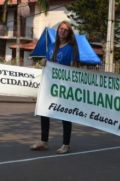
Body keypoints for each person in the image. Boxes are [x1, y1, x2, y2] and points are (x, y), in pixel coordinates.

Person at [30, 21, 79, 154]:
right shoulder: (52, 46)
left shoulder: (72, 48)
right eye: (61, 29)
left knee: (65, 114)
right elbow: (47, 63)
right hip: (50, 85)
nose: (62, 31)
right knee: (44, 111)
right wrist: (43, 62)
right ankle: (44, 141)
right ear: (58, 30)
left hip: (64, 87)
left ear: (69, 33)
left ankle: (66, 144)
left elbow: (74, 68)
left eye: (66, 30)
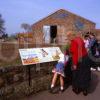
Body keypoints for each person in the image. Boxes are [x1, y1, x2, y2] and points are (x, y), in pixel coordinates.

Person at [67, 31, 91, 96]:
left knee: (77, 75)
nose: (68, 38)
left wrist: (74, 64)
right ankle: (85, 90)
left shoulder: (74, 42)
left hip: (79, 60)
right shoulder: (79, 39)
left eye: (68, 37)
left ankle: (77, 89)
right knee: (85, 74)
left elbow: (76, 54)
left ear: (70, 36)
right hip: (85, 59)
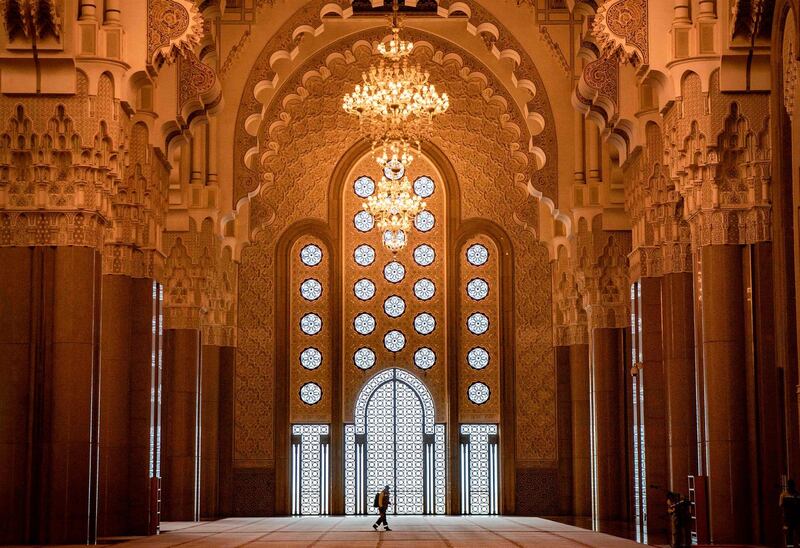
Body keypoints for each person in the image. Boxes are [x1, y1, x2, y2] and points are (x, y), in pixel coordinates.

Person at [781, 479, 800, 547]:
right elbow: (782, 507)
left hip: (796, 518)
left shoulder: (798, 494)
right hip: (789, 518)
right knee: (789, 535)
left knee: (797, 534)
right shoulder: (784, 495)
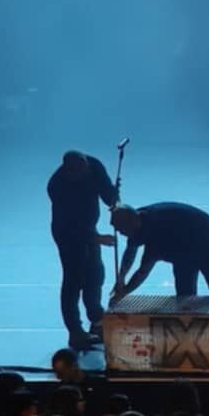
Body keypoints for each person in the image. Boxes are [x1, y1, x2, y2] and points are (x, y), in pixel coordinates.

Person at [47, 150, 119, 350]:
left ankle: (96, 320)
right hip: (68, 236)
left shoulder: (93, 166)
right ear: (69, 172)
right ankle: (75, 332)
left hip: (89, 228)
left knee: (95, 275)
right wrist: (97, 238)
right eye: (80, 173)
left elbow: (106, 193)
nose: (86, 175)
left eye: (86, 170)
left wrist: (113, 197)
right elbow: (70, 226)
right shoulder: (57, 186)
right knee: (74, 280)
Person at [110, 202, 209, 300]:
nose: (120, 234)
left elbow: (142, 271)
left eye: (121, 230)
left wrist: (124, 293)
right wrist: (121, 278)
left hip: (207, 237)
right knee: (184, 292)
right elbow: (130, 251)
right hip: (181, 244)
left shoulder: (156, 236)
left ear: (130, 224)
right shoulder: (137, 218)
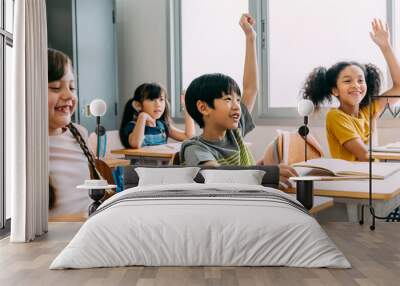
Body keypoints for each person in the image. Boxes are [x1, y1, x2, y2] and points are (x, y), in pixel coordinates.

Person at [180, 13, 297, 189]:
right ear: (203, 107)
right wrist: (267, 173)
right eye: (228, 99)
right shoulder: (194, 149)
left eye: (238, 99)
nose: (237, 106)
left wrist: (250, 37)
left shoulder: (233, 133)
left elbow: (251, 88)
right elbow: (217, 177)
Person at [302, 19, 400, 161]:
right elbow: (365, 156)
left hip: (373, 176)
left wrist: (386, 47)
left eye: (360, 80)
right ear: (335, 90)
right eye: (348, 81)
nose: (356, 85)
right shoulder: (336, 116)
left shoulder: (368, 110)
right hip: (352, 180)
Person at [48, 48, 103, 220]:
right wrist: (83, 219)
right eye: (56, 87)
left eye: (72, 87)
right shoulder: (15, 144)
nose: (69, 95)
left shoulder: (79, 133)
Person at [119, 83, 195, 148]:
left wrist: (187, 107)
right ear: (138, 105)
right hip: (140, 166)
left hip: (162, 165)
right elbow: (136, 144)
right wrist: (142, 116)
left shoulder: (162, 125)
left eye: (161, 100)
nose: (158, 104)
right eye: (152, 99)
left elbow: (189, 137)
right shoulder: (132, 126)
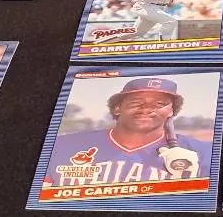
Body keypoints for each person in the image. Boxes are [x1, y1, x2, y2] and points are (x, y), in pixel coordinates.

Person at [48, 77, 207, 183]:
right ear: (117, 108)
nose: (146, 109)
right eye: (136, 102)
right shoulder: (62, 146)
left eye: (159, 104)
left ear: (171, 111)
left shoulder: (203, 153)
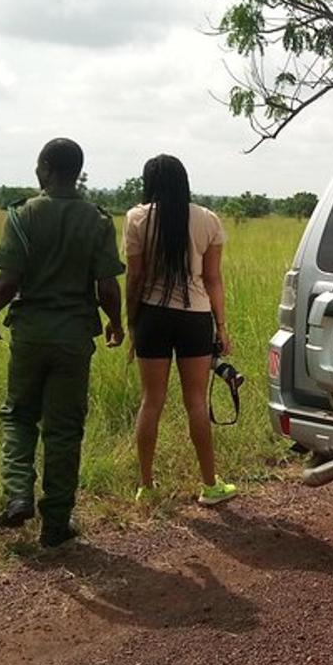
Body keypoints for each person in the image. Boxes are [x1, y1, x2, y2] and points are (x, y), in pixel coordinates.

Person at [0, 138, 125, 548]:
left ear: (44, 168)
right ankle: (56, 524)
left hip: (29, 334)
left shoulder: (22, 215)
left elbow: (8, 280)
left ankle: (18, 494)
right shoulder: (97, 220)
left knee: (19, 415)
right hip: (75, 338)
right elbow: (107, 285)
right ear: (78, 171)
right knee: (64, 430)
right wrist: (115, 321)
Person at [125, 154, 237, 506]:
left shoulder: (137, 218)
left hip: (153, 316)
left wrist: (132, 322)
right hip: (195, 317)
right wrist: (221, 326)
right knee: (196, 403)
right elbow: (213, 278)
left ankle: (146, 486)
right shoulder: (207, 219)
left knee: (151, 402)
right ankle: (210, 484)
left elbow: (135, 277)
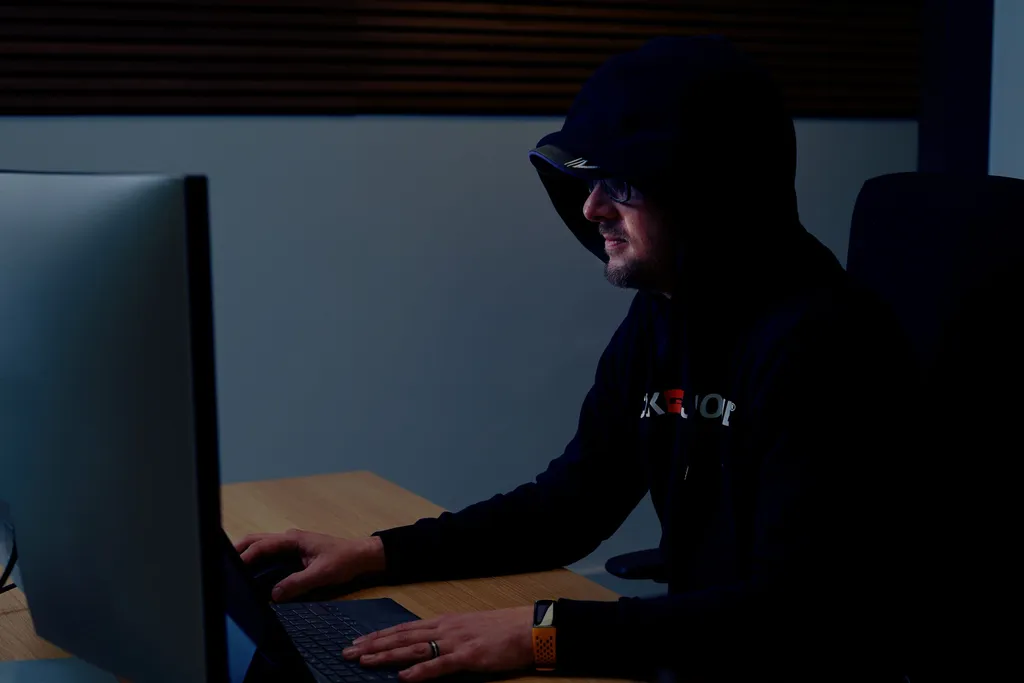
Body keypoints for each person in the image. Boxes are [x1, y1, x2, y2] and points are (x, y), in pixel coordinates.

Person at [236, 36, 917, 682]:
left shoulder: (827, 344)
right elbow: (569, 504)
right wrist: (377, 552)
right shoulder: (668, 309)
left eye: (622, 184)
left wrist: (543, 631)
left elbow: (796, 616)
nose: (591, 208)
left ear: (709, 189)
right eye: (590, 183)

:::::

• _YOUR GOAL_:
Find the string "ankle" in the records, then copy each line where it occurs.

• _REPLY TO THE EXERCISE_:
right ankle: (44, 141)
left ankle: (66, 144)
right ankle: (85, 90)
left ankle: (77, 89)
left ankle: (96, 320)
right ankle: (75, 332)
right ankle: (56, 524)
left ankle: (18, 494)
left ankle: (146, 486)
right ankle: (210, 484)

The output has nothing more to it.